» Problem: Output exactly the lines that run from the top of the entries to the line holding "10 - Level 4 \newline", including both of those lines.

Items listed in a dataset:
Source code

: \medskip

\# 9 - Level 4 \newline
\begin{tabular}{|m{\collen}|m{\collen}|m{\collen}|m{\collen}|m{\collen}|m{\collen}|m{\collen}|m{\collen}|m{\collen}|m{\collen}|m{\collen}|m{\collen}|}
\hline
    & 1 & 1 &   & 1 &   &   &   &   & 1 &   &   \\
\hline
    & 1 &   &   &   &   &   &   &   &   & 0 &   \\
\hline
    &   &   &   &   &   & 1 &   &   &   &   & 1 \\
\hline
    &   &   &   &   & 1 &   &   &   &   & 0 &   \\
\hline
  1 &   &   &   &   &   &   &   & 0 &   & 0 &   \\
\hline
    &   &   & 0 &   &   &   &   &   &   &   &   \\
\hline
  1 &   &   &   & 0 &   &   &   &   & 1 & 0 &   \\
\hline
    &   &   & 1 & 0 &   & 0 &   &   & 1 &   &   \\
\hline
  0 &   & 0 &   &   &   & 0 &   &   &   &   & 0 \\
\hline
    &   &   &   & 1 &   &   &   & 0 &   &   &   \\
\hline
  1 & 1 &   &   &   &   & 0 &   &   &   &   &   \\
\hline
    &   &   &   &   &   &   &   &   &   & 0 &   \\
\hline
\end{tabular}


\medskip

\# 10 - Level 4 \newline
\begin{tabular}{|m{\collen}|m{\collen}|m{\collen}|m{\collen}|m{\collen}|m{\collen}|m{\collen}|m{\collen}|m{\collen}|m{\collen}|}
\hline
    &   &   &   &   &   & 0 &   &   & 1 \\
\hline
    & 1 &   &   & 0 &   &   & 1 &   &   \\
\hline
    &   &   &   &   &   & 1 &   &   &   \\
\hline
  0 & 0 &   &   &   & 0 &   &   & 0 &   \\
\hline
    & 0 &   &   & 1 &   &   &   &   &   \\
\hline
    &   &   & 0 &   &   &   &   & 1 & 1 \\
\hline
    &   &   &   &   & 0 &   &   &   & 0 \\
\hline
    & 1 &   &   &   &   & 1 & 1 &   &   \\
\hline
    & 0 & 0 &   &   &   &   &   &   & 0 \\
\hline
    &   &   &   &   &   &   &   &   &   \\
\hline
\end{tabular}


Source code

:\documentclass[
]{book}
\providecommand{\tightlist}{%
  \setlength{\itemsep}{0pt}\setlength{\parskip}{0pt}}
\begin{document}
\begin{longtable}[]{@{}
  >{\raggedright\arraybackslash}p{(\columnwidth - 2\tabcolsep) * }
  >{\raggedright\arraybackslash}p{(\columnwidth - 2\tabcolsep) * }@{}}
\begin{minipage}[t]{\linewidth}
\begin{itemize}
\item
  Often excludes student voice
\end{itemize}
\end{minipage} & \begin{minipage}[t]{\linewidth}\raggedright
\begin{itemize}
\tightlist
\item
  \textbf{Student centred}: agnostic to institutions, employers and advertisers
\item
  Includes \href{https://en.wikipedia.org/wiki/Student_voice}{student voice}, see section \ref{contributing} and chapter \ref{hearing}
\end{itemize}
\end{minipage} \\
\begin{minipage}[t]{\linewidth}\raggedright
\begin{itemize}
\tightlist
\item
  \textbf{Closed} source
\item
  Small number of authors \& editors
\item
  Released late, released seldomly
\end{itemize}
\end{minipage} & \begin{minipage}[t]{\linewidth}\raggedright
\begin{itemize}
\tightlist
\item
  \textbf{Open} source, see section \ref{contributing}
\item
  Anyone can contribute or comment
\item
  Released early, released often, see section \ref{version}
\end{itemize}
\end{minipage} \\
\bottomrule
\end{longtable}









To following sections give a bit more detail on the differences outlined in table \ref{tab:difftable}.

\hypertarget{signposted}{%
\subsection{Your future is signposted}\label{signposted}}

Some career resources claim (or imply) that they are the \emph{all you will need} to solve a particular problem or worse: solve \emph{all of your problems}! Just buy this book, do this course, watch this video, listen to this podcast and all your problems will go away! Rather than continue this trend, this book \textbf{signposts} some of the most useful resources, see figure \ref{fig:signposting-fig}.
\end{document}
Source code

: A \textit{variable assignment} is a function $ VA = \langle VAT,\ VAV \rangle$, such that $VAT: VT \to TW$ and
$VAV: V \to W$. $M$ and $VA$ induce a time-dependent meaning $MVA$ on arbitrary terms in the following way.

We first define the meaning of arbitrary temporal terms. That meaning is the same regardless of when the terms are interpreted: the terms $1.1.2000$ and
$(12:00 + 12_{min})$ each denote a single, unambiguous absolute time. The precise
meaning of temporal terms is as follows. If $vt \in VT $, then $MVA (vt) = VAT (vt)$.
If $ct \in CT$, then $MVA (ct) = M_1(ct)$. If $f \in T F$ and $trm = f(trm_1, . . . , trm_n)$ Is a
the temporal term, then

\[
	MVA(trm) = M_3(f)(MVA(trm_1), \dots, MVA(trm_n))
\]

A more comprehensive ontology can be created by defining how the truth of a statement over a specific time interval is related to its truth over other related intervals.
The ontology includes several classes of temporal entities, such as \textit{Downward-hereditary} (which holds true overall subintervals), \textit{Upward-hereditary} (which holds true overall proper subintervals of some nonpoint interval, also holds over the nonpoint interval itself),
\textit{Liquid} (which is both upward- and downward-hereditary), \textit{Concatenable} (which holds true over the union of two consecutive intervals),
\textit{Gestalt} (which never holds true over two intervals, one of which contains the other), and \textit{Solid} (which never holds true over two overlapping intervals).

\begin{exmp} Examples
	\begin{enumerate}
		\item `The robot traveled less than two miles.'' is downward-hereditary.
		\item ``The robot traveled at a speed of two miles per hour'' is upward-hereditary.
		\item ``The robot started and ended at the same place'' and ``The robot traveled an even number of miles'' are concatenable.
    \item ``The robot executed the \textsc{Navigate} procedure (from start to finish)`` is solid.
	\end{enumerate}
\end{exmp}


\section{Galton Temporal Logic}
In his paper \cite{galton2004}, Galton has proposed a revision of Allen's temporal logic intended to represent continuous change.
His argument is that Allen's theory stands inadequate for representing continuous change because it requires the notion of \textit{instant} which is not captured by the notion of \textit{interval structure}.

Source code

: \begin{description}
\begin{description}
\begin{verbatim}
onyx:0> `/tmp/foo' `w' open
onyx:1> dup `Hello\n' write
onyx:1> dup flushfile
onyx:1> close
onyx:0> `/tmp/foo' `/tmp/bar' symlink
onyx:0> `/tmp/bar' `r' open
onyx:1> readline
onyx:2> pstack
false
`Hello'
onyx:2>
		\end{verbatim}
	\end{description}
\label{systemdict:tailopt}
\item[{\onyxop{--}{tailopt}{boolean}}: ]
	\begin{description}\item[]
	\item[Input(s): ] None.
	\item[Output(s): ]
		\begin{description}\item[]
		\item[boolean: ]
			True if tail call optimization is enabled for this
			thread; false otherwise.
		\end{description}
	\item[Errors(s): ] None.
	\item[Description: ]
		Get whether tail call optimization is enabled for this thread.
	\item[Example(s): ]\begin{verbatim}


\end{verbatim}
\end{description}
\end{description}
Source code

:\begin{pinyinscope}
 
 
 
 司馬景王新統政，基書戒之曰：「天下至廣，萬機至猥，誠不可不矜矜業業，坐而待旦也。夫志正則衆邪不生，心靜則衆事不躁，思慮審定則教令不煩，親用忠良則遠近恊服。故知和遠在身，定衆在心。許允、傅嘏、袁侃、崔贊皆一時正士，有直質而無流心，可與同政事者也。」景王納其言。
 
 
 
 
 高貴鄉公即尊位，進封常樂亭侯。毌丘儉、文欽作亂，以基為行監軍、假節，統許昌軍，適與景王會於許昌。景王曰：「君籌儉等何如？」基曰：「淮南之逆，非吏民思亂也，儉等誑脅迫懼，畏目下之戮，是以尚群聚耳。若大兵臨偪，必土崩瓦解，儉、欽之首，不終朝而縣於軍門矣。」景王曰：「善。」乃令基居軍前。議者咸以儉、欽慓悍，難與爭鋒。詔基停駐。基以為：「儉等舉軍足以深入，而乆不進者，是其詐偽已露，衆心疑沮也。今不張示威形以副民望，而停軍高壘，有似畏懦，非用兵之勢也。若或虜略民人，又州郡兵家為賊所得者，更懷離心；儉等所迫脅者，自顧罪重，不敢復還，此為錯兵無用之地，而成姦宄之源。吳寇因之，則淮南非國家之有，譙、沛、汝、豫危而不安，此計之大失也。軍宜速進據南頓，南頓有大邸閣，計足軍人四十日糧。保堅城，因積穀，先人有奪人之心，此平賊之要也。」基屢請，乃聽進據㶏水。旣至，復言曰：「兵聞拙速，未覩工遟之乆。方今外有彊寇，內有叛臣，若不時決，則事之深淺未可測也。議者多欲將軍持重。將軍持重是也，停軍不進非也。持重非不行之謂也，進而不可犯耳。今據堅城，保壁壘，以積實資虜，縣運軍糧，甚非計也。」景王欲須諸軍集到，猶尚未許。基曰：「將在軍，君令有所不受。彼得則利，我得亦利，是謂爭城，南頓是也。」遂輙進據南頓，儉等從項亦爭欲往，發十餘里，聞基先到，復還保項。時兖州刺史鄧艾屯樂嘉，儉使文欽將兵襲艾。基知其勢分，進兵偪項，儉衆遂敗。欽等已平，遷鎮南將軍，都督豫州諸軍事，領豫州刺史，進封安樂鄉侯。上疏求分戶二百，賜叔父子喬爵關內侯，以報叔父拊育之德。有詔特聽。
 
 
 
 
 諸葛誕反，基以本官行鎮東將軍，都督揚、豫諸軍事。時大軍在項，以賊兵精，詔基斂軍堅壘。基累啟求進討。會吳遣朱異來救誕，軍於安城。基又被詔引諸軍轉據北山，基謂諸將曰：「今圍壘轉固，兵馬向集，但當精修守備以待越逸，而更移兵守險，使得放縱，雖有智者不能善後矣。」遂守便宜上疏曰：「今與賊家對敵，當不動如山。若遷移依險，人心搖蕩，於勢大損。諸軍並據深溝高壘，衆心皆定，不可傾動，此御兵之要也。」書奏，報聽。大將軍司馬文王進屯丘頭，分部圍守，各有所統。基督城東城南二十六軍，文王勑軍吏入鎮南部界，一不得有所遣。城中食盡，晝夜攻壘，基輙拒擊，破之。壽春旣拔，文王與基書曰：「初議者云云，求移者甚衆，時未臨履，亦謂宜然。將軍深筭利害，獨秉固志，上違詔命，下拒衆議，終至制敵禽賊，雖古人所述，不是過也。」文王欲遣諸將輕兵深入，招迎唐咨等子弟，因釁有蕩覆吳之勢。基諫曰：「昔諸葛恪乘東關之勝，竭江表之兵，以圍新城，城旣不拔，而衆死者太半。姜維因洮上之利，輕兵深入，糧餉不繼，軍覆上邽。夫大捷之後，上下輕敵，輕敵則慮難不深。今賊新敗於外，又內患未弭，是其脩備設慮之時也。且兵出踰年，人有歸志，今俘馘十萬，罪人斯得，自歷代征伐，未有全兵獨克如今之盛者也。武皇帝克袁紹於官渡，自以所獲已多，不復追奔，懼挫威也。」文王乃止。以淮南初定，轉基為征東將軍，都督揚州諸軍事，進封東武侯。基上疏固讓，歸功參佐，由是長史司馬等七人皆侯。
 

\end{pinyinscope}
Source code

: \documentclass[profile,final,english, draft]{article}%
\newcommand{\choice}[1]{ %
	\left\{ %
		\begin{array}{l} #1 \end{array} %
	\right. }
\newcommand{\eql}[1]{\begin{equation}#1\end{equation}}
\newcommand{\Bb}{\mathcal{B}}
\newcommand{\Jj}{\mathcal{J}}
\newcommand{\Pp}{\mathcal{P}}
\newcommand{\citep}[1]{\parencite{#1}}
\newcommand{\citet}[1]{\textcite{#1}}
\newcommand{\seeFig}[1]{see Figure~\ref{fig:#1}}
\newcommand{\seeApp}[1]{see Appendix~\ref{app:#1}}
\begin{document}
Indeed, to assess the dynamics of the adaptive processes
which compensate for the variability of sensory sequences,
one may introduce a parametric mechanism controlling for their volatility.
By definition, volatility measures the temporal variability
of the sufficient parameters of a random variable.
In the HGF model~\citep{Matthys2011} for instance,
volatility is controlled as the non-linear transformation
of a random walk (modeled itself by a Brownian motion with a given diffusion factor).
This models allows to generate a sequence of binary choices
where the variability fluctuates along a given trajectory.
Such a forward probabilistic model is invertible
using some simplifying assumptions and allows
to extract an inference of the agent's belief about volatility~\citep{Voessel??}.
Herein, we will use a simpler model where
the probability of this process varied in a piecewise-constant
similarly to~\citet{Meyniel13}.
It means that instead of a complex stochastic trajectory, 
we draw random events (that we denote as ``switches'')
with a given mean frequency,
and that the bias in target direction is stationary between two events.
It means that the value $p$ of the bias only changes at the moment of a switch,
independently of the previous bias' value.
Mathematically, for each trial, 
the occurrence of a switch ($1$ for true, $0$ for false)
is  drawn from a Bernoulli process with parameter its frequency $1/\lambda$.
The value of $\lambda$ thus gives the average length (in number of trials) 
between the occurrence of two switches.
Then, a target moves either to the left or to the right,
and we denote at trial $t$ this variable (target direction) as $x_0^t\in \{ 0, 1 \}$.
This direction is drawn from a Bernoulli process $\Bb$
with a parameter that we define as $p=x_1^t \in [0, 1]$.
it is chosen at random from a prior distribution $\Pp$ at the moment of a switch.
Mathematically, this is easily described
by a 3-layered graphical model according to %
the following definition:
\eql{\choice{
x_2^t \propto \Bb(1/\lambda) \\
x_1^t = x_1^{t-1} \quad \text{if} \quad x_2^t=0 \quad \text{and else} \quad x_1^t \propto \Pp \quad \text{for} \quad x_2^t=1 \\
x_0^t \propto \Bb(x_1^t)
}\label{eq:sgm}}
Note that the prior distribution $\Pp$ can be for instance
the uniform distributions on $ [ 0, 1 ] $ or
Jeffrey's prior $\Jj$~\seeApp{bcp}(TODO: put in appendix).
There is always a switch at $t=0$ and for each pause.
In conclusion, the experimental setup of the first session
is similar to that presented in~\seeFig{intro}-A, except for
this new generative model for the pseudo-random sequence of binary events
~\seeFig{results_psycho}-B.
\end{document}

» Exercise response:
Source code

: \medskip

\# 9 - Level 4 \newline
\begin{tabular}{|m{\collen}|m{\collen}|m{\collen}|m{\collen}|m{\collen}|m{\collen}|m{\collen}|m{\collen}|m{\collen}|m{\collen}|m{\collen}|m{\collen}|}
\hline
    & 1 & 1 &   & 1 &   &   &   &   & 1 &   &   \\
\hline
    & 1 &   &   &   &   &   &   &   &   & 0 &   \\
\hline
    &   &   &   &   &   & 1 &   &   &   &   & 1 \\
\hline
    &   &   &   &   & 1 &   &   &   &   & 0 &   \\
\hline
  1 &   &   &   &   &   &   &   & 0 &   & 0 &   \\
\hline
    &   &   & 0 &   &   &   &   &   &   &   &   \\
\hline
  1 &   &   &   & 0 &   &   &   &   & 1 & 0 &   \\
\hline
    &   &   & 1 & 0 &   & 0 &   &   & 1 &   &   \\
\hline
  0 &   & 0 &   &   &   & 0 &   &   &   &   & 0 \\
\hline
    &   &   &   & 1 &   &   &   & 0 &   &   &   \\
\hline
  1 & 1 &   &   &   &   & 0 &   &   &   &   &   \\
\hline
    &   &   &   &   &   &   &   &   &   & 0 &   \\
\hline
\end{tabular}


\medskip

\# 10 - Level 4 \newline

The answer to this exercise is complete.